## GOAL
Retype every line of the material below with no changes to any character.

## EXERCISE INPUTS
━━━━━━

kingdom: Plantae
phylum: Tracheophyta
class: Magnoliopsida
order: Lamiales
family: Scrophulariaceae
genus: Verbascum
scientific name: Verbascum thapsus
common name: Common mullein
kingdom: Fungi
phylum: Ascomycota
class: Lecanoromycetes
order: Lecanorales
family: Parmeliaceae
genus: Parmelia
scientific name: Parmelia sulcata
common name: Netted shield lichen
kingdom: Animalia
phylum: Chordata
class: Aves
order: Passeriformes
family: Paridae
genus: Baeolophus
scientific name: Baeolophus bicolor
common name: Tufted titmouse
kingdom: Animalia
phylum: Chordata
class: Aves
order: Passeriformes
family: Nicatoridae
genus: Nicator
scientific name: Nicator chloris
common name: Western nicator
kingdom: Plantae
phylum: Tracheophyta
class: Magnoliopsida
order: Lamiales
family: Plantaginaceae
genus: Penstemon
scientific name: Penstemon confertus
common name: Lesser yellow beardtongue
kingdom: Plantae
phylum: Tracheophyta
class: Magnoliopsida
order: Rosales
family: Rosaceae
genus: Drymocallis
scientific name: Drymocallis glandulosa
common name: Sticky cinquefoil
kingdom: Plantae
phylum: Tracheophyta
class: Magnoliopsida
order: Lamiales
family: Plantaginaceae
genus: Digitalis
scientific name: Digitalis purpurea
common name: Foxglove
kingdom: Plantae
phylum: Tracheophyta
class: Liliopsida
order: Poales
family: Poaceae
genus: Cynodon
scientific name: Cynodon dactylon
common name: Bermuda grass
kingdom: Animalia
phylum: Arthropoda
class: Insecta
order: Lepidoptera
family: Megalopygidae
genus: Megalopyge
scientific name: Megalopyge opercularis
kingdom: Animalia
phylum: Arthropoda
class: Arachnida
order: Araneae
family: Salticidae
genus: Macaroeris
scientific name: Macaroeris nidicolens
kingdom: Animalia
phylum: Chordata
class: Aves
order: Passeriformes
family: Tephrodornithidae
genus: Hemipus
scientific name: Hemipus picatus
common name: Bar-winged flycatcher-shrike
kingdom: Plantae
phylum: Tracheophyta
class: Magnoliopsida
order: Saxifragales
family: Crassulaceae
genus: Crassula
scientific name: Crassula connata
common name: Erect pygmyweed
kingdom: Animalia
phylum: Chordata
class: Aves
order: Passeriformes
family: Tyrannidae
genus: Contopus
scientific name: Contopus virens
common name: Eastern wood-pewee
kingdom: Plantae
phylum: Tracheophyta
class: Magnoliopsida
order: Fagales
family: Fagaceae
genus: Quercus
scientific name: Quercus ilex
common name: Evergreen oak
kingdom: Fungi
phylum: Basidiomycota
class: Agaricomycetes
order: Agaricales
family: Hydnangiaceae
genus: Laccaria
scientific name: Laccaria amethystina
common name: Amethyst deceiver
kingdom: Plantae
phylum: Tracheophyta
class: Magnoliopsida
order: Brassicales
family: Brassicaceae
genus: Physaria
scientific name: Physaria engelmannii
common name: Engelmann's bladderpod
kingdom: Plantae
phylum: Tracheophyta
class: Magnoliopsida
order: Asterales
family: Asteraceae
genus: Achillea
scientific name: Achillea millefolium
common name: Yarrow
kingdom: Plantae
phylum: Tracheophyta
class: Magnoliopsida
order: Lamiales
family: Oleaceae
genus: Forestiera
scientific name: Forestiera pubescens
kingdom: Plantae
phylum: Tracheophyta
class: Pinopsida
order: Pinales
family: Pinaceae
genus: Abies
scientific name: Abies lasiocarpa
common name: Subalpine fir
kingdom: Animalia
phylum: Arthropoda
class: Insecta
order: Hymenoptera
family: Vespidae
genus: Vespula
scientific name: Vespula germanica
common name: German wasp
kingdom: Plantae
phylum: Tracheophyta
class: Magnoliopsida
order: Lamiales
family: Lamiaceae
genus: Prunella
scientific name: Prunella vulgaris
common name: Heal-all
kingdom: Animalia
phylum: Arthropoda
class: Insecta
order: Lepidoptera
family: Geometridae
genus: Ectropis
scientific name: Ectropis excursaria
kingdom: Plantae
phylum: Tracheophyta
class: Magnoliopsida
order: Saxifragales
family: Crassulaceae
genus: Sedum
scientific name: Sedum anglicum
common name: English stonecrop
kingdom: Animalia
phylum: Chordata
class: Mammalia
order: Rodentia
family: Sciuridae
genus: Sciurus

━━━━━━

## ANSWER TO THE EXERCISE
kingdom: Plantae
phylum: Tracheophyta
class: Magnoliopsida
order: Lamiales
family: Scrophulariaceae
genus: Verbascum
scientific name: Verbascum thapsus
common name: Common mullein
kingdom: Fungi
phylum: Ascomycota
class: Lecanoromycetes
order: Lecanorales
family: Parmeliaceae
genus: Parmelia
scientific name: Parmelia sulcata
common name: Netted shield lichen
kingdom: Animalia
phylum: Chordata
class: Aves
order: Passeriformes
family: Paridae
genus: Baeolophus
scientific name: Baeolophus bicolor
common name: Tufted titmouse
kingdom: Animalia
phylum: Chordata
class: Aves
order: Passeriformes
family: Nicatoridae
genus: Nicator
scientific name: Nicator chloris
common name: Western nicator
kingdom: Plantae
phylum: Tracheophyta
class: Magnoliopsida
order: Lamiales
family: Plantaginaceae
genus: Penstemon
scientific name: Penstemon confertus
common name: Lesser yellow beardtongue
kingdom: Plantae
phylum: Tracheophyta
class: Magnoliopsida
order: Rosales
family: Rosaceae
genus: Drymocallis
scientific name: Drymocallis glandulosa
common name: Sticky cinquefoil
kingdom: Plantae
phylum: Tracheophyta
class: Magnoliopsida
order: Lamiales
family: Plantaginaceae
genus: Digitalis
scientific name: Digitalis purpurea
common name: Foxglove
kingdom: Plantae
phylum: Tracheophyta
class: Liliopsida
order: Poales
family: Poaceae
genus: Cynodon
scientific name: Cynodon dactylon
common name: Bermuda grass
kingdom: Animalia
phylum: Arthropoda
class: Insecta
order: Lepidoptera
family: Megalopygidae
genus: Megalopyge
scientific name: Megalopyge opercularis
kingdom: Animalia
phylum: Arthropoda
class: Arachnida
order: Araneae
family: Salticidae
genus: Macaroeris
scientific name: Macaroeris nidicolens
kingdom: Animalia
phylum: Chordata
class: Aves
order: Passeriformes
family: Tephrodornithidae
genus: Hemipus
scientific name: Hemipus picatus
common name: Bar-winged flycatcher-shrike
kingdom: Plantae
phylum: Tracheophyta
class: Magnoliopsida
order: Saxifragales
family: Crassulaceae
genus: Crassula
scientific name: Crassula connata
common name: Erect pygmyweed
kingdom: Animalia
phylum: Chordata
class: Aves
order: Passeriformes
family: Tyrannidae
genus: Contopus
scientific name: Contopus virens
common name: Eastern wood-pewee
kingdom: Plantae
phylum: Tracheophyta
class: Magnoliopsida
order: Fagales
family: Fagaceae
genus: Quercus
scientific name: Quercus ilex
common name: Evergreen oak
kingdom: Fungi
phylum: Basidiomycota
class: Agaricomycetes
order: Agaricales
family: Hydnangiaceae
genus: Laccaria
scientific name: Laccaria amethystina
common name: Amethyst deceiver
kingdom: Plantae
phylum: Tracheophyta
class: Magnoliopsida
order: Brassicales
family: Brassicaceae
genus: Physaria
scientific name: Physaria engelmannii
common name: Engelmann's bladderpod
kingdom: Plantae
phylum: Tracheophyta
class: Magnoliopsida
order: Asterales
family: Asteraceae
genus: Achillea
scientific name: Achillea millefolium
common name: Yarrow
kingdom: Plantae
phylum: Tracheophyta
class: Magnoliopsida
order: Lamiales
family: Oleaceae
genus: Forestiera
scientific name: Forestiera pubescens
kingdom: Plantae
phylum: Tracheophyta
class: Pinopsida
order: Pinales
family: Pinaceae
genus: Abies
scientific name: Abies lasiocarpa
common name: Subalpine fir
kingdom: Animalia
phylum: Arthropoda
class: Insecta
order: Hymenoptera
family: Vespidae
genus: Vespula
scientific name: Vespula germanica
common name: German wasp
kingdom: Plantae
phylum: Tracheophyta
class: Magnoliopsida
order: Lamiales
family: Lamiaceae
genus: Prunella
scientific name: Prunella vulgaris
common name: Heal-all
kingdom: Animalia
phylum: Arthropoda
class: Insecta
order: Lepidoptera
family: Geometridae
genus: Ectropis
scientific name: Ectropis excursaria
kingdom: Plantae
phylum: Tracheophyta
class: Magnoliopsida
order: Saxifragales
family: Crassulaceae
genus: Sedum
scientific name: Sedum anglicum
common name: English stonecrop
kingdom: Animalia
phylum: Chordata
class: Mammalia
order: Rodentia
family: Sciuridae
genus: Sciurus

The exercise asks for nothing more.